Abusive Language Detection in Heterogeneous Contexts: Dataset Collection
and the Role of Supervised Attention
- URL: http://arxiv.org/abs/2105.11119v1
- Date: Mon, 24 May 2021 06:50:19 GMT
- Title: Abusive Language Detection in Heterogeneous Contexts: Dataset Collection
and the Role of Supervised Attention
- Authors: Hongyu Gong, Alberto Valido, Katherine M. Ingram, Giulia Fanti, Suma
Bhat, Dorothy L. Espelage
- Abstract summary: Abusive language is a massive problem in online social platforms.
We provide an annotated dataset of abusive language in over 11,000 comments from YouTube.
We propose an algorithm that uses a supervised attention mechanism to detect and categorize abusive content.
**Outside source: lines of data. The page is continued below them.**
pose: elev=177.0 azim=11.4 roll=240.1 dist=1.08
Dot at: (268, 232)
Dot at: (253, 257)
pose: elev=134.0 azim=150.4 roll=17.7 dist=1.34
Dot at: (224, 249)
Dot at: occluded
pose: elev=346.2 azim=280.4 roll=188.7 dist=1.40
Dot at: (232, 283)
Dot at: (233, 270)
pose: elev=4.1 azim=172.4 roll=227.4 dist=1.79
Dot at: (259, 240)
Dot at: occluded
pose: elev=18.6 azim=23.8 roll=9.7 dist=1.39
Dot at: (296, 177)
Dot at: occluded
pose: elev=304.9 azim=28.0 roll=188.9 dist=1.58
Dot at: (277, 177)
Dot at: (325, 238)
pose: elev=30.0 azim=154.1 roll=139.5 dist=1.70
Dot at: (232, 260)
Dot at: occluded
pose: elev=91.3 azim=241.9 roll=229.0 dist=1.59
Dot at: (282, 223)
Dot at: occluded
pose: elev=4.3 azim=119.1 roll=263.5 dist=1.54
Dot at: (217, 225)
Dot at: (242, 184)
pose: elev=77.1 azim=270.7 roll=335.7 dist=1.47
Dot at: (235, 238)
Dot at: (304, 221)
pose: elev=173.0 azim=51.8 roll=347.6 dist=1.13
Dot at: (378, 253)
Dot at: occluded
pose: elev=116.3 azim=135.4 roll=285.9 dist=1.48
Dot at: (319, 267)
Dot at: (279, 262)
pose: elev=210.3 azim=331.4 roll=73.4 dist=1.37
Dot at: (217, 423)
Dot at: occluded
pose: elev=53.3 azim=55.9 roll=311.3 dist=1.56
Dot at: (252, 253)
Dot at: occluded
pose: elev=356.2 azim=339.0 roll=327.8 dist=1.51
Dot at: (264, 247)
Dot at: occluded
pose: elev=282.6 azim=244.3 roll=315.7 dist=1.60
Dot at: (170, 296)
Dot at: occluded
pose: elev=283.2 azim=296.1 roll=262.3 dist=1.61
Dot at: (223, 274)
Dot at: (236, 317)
- Score: 9.597481034467915
- License: http://creativecommons.org/licenses/by/4.0/
- Abstract: Abusive language is a massive problem in online social platforms. Existing
abusive language detection techniques are particularly ill-suited to comments
containing heterogeneous abusive language patterns, i.e., both abusive and
non-abusive parts. This is due in part to the lack of datasets that explicitly
annotate heterogeneity in abusive language. We tackle this challenge by
providing an annotated dataset of abusive language in over 11,000 comments from
YouTube. We account for heterogeneity in this dataset by separately annotating
both the comment as a whole and the individual sentences that comprise each
comment. We then propose an algorithm that uses a supervised attention
mechanism to detect and categorize abusive content using multi-task learning.
We empirically demonstrate the challenges of using traditional techniques on
heterogeneous content and the comparative gains in performance of the proposed
approach over state-of-the-art methods.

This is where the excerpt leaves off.